Task item
If a line in the data below holds the word "배스킨라빈스", copy it.

(Saved data entries)
◆ ◆ ◆ ◆

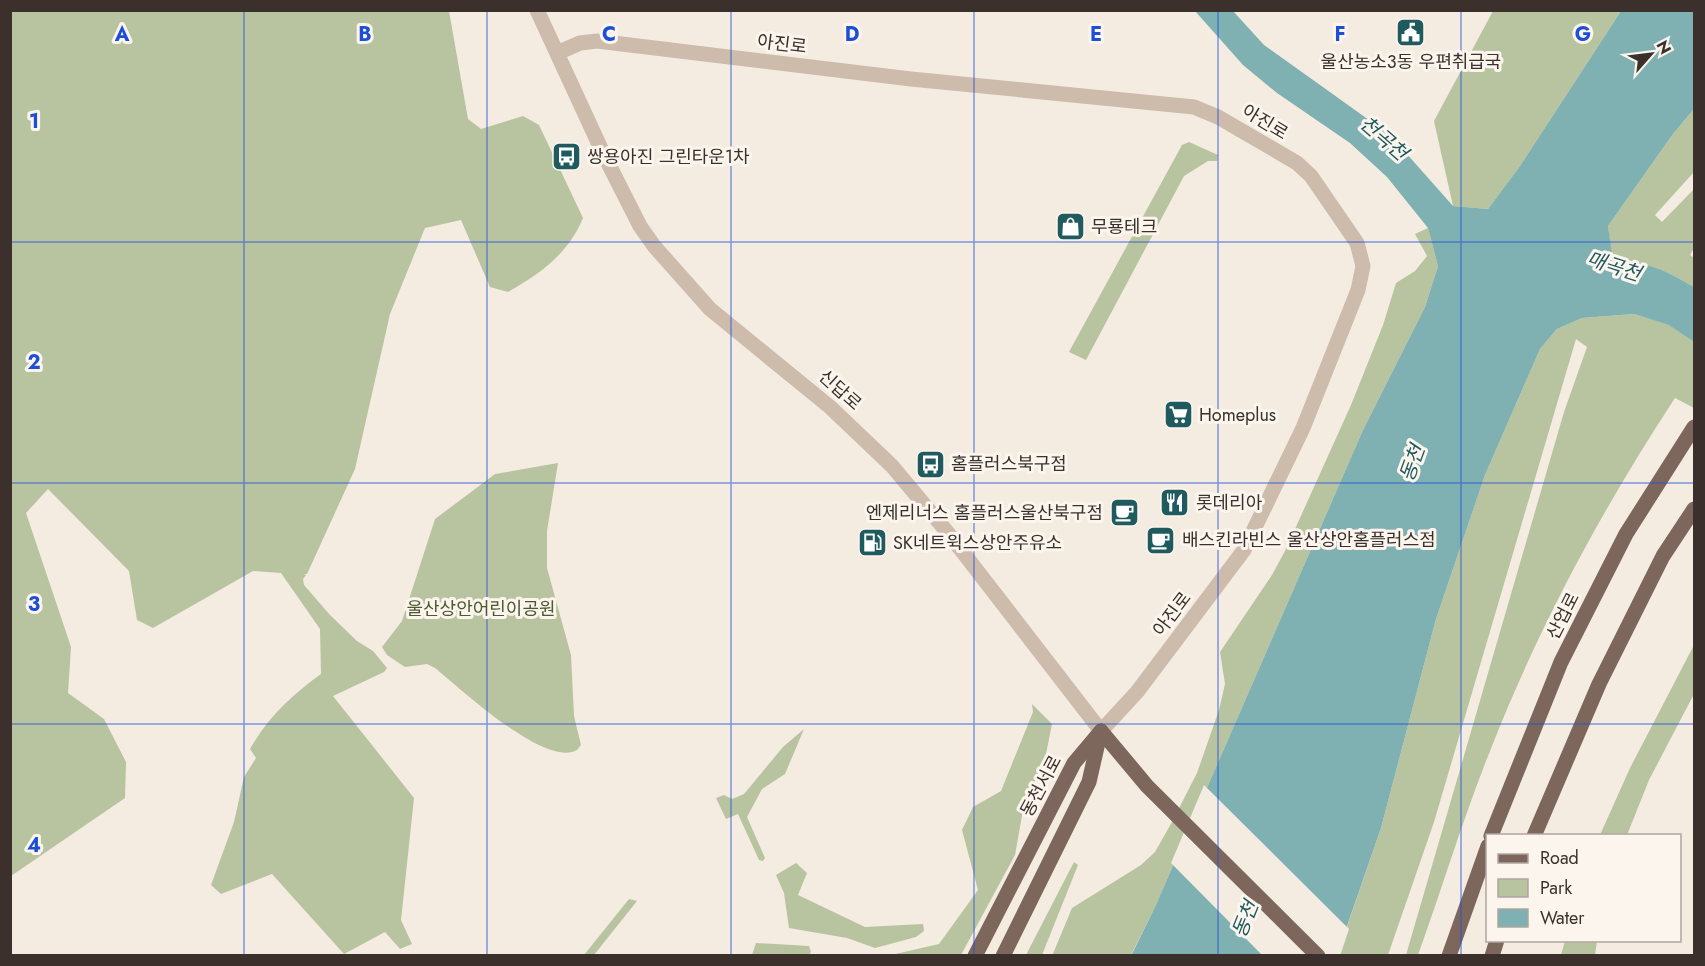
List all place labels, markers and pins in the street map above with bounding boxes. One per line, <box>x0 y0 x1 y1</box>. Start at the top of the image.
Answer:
public building icon: 울산농소3동 우편취급국 <box>1395 17 1427 49</box>
place label: 울산농소3동 우편취급국 <box>1321 49 1501 75</box>
bus stop icon: 쌍용아진 그린타운1차 <box>550 141 582 173</box>
place label: 쌍용아진 그린타운1차 <box>587 144 750 170</box>
shop icon: 무룡테크 <box>1054 211 1086 243</box>
place label: 무룡테크 <box>1091 214 1157 240</box>
supermarket icon: Homeplus <box>1162 399 1194 431</box>
place label: Homeplus <box>1199 402 1276 428</box>
bus stop icon: 홈플러스북구점 <box>914 448 946 480</box>
place label: 홈플러스북구점 <box>951 451 1067 477</box>
restaurant icon: 롯데리아 <box>1159 487 1191 519</box>
place label: 롯데리아 <box>1196 490 1263 516</box>
cafe icon: 엔제리너스 홈플러스울산북구점 <box>1108 497 1140 529</box>
place label: 엔제리너스 홈플러스울산북구점 <box>866 500 1103 526</box>
cafe icon: 배스킨라빈스 울산상안홈플러스점 <box>1145 524 1177 556</box>
fuel station icon: SK네트윅스상안주유소 <box>856 527 888 559</box>
place label: 배스킨라빈스 울산상안홈플러스점 <box>1182 527 1436 553</box>
place label: SK네트윅스상안주유소 <box>893 530 1062 556</box>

◆ ◆ ◆ ◆

Task solution
cafe icon: 배스킨라빈스 울산상안홈플러스점 <box>1145 524 1177 556</box>
place label: 배스킨라빈스 울산상안홈플러스점 <box>1182 527 1436 553</box>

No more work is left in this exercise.